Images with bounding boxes
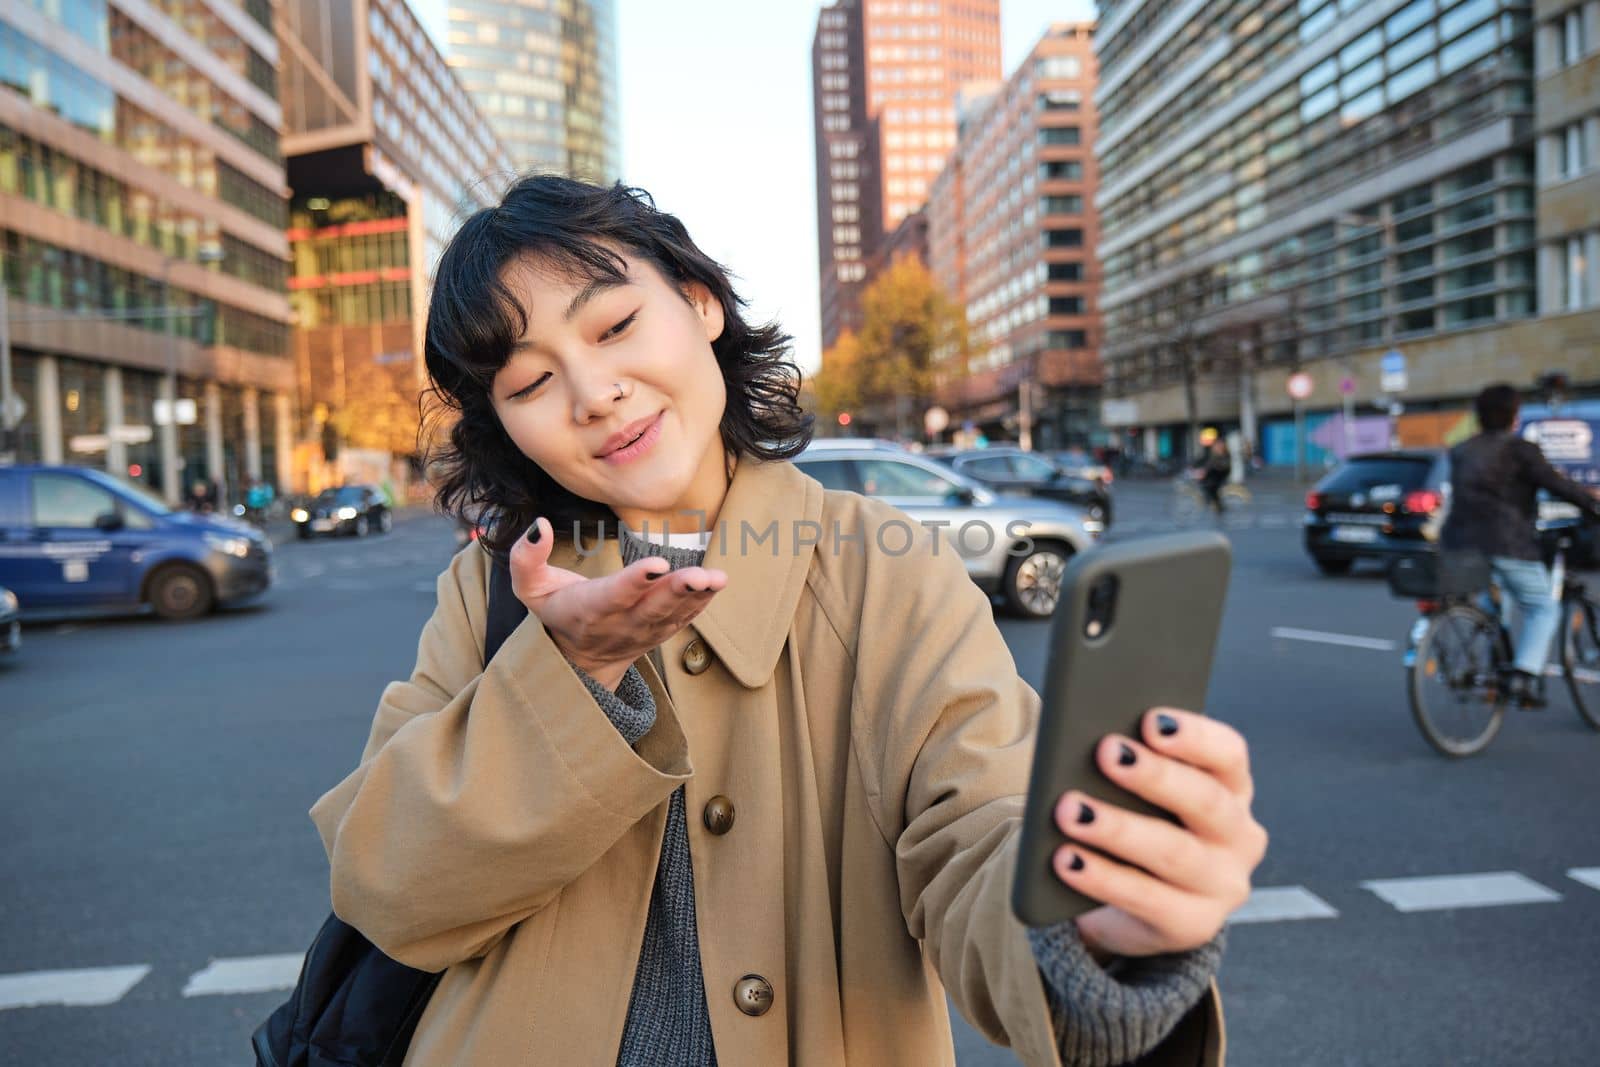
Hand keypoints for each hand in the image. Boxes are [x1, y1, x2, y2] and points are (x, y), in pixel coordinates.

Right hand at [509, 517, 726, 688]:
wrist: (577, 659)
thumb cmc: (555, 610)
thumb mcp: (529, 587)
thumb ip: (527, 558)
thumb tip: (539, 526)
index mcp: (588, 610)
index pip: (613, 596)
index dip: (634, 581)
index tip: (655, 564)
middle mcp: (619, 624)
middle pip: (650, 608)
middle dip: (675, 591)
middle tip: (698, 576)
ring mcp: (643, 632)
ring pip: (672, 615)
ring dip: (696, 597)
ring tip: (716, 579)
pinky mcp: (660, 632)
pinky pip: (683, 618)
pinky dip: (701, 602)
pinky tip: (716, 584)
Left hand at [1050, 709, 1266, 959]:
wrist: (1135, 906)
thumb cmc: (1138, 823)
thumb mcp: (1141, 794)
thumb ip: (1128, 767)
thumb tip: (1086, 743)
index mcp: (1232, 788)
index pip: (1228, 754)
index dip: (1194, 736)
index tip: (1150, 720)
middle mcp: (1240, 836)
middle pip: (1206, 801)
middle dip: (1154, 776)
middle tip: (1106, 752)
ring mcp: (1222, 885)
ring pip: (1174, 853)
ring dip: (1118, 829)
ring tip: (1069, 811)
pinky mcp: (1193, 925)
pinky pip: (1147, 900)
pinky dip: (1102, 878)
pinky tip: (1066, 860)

* * *

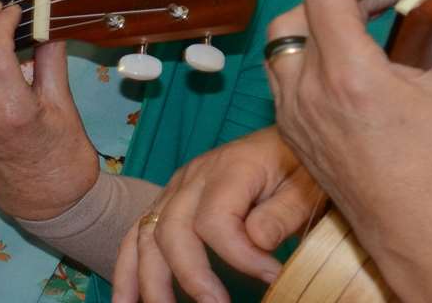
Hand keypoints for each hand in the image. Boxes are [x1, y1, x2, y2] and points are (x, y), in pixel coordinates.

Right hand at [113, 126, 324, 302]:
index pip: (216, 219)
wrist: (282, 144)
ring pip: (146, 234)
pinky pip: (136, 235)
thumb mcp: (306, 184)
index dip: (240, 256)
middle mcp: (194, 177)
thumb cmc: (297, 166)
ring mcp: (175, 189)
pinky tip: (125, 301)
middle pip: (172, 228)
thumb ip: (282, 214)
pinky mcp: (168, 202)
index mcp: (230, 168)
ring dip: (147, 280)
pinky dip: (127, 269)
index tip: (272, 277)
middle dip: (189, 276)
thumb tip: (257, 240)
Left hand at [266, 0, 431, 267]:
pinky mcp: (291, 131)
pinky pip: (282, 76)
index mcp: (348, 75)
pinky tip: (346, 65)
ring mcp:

→ **Assignment**
Could you copy every line in the records that holds "ring"?

→ **Answer to this problem**
ring mcp: (643, 632)
ring pip: (672, 615)
ring dip: (696, 597)
ring tip: (716, 579)
ring mcp: (1222, 885)
ring pip: (1174, 853)
ring dip: (1118, 829)
ring tip: (1069, 811)
ring pip: (146, 234)
ring mcp: (175, 189)
ring dip: (147, 280)
ring mcp:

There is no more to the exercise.